Is the investing concept of "buy and hold" through thick and thin really dead? Some advisers think it's time to at least revisit this familiar maxim. "Buy and hold is a great strategy if you are in a bull market," Warren MacKenzie says. "But if we're in a secular bear market - and I believe we are - buy and hold is the worst strategy." Now is the time to hire a professional manager who can buy and sell to take advantage of that volatility, MacKenzie says. "You must realize that to be a successful investor, you have to buy when the news is bad and when other investors are selling," he adds. Look at volatility as an opportunity to make money, MacKenzie says, because most people sell when the market drops and buy when it's near the top. Hiring someone to carry out your buying and selling also allows that third party to be the sober second thought your first impulse to panic needs - someone who isn't as emotionally involved with your money as you are.

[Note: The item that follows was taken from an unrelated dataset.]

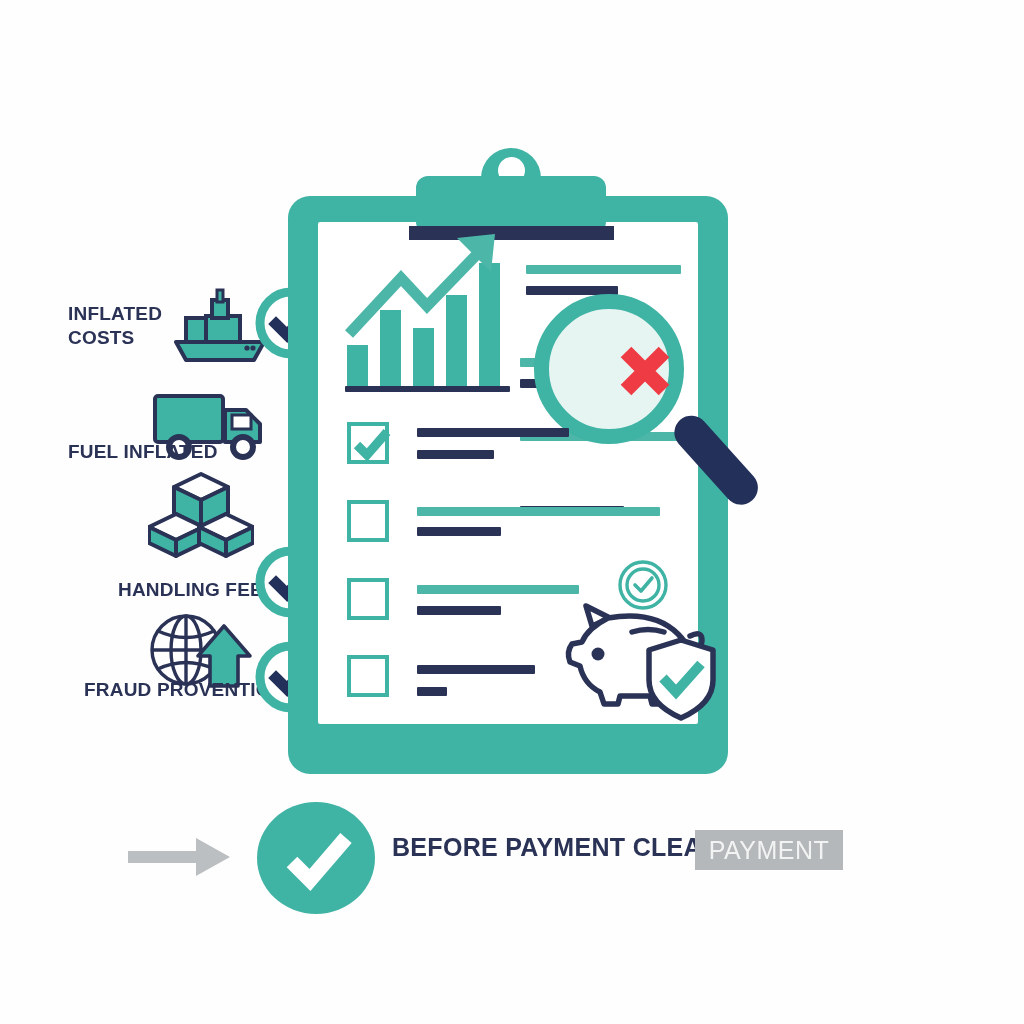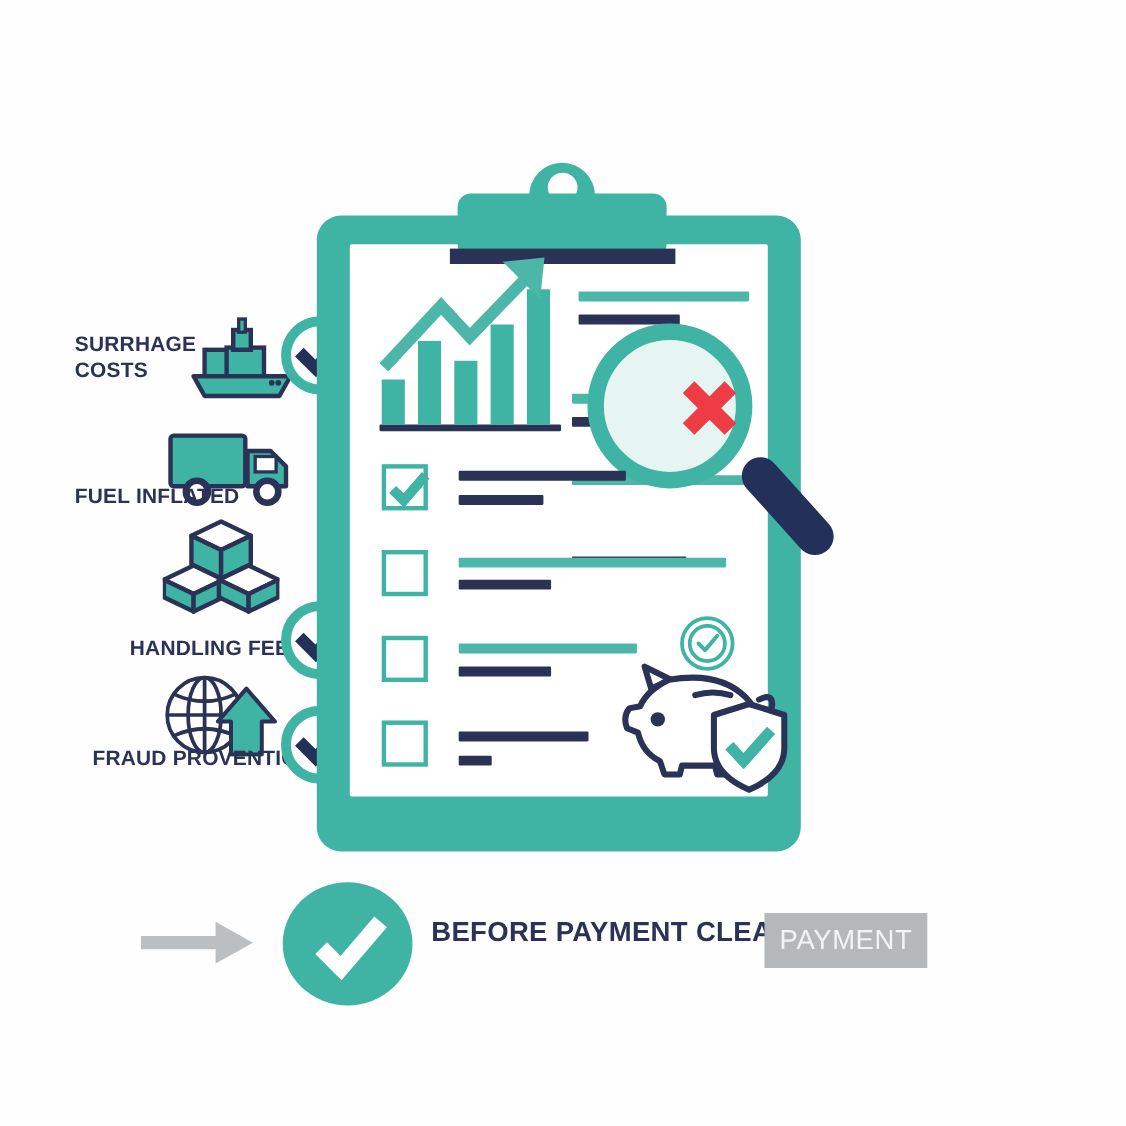"SURRHAGE" div.side-label { text: SURRHAGE -> INFLATED }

Some advisers aren't quite willing to entirely write off the buy and hold philosophy, but do agree that market dips can uncover good quality stocks that have gone on sale. "Volatility can represent a buying opportunity if the fundamentals are sound and the price has dropped," says Cherith Cayford, a principal with Victoria-based CMG Financial Education. Cayford isn't ready to declare buy and hold dead just yet. "It still makes sense for quality blue chip investments." But she adds that it's vital to have cash available for those market opportunities that dips can produce. The buying doesn't have to be an all-or-nothing process, either. Instead of biting off more than you may be able to chew, you can nibble - investing a portion of your cash when the investment drops to an attractive level.
There are plenty of other investments that historically don't tend to move as dramatically as the stock market as a whole. So don't be surprised if your adviser suggests an increased allocation to alternative products or asset classes to reduce the riskiness of your portfolio. Government bonds, for instance, tend to be much less volatile than equities. But be aware that even long-term government bonds aren't yielding much these days. Utilities, telecoms and real estate investment trusts (REITs) are all less volatile than the dominant TSX sectors of energy companies and financials, while still paying reasonably high dividends. Preferred shares also fall into this category.
For some investors who can't escape the daily litany of depressing economic stories, some advisers suggest that turning a blind eye to the latest swings may be the best coping strategy. "Headlines can certainly be disconcerting," admits Marc Lamontagne. "You have to focus on your long-term goals." "In some cases, I have recommended clients stop opening their quarterly statements." This is, he points out, not a good long-term strategy for people who don't have a professional managing their investments. These days, the do-it-yourselfers need to pay even more attention.